Invierno con retraso en Santo Tomé. Pasto escachado. Los árboles
dulcísimos esperando en los patios.
Todavía hay patios con árboles frutales en Santo Tomé, en las orillas y
en pleno centro también, aunque ya no se ven niños trepados a sus ramas
retorcidas y filosas. Cuando los santotomesinos que pasamos los cincuenta
éramos chicos, andábamos dando vueltas a la siesta, trepábamos tapiales y
saltábamos alambrados en plena ciudad para subirnos a los árboles y comer
mandarinas.
Las semillas y las cáscaras iban al suelo. Las risas saltaban cielo.
Las abuelas nos mandaban a juntar las naranjas amargas que crecían en
los árboles de las veredas. La mitad de la cosecha se convertía en granadas de
una guerra de fantasía que volaban de árbol
a árbol y explotaban contra el piso, la otra mitad se convertía en mermelada;
naranjas desgajadas, trituradas en ollas de hierro, enormes y ennegrecidas.
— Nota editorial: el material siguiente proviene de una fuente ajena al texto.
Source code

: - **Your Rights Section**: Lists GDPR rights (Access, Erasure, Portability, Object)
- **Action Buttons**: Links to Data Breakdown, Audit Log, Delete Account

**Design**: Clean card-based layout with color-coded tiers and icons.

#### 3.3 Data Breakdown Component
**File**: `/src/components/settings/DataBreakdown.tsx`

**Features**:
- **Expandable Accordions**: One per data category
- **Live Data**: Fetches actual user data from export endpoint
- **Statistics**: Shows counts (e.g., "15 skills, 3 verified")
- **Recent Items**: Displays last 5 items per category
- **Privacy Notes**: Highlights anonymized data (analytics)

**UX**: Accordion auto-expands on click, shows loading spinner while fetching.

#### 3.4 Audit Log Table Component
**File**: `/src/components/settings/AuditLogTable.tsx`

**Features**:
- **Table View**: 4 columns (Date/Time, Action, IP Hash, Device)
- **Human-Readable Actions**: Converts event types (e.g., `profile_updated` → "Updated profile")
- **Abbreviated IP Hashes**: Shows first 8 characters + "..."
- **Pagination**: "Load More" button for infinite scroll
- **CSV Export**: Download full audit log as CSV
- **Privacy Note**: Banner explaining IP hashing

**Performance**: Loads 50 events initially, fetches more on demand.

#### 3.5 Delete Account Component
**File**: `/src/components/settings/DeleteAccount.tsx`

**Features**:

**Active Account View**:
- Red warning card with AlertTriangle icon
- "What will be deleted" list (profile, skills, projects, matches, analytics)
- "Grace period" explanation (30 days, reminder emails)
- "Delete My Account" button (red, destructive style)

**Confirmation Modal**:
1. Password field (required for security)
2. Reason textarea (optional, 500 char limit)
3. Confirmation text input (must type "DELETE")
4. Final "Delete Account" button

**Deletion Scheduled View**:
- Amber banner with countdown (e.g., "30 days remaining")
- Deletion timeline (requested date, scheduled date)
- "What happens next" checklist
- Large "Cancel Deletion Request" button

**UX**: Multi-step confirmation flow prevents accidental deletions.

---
En una casita con alambrado, una casita del
barrio Sargento Cabral, sobreviviente entre modernas casas de jardines
prolijos, un viejo detiene el tiempo sentado bajo un árbol de mandarinas,
detiene la siesta, el sol de la siesta en sus ojos blanquecinos. Ahora que lo
pienso, mientras desgajo una que me regala, con el sabor de la futa en la boca
y el sol en la cara, traigo desde la
infancia para que se siente a mi lado, aquella niña de trenzas y rodillas
percudidas que se sentaba a comer mandarinas en un patio que ya no existe.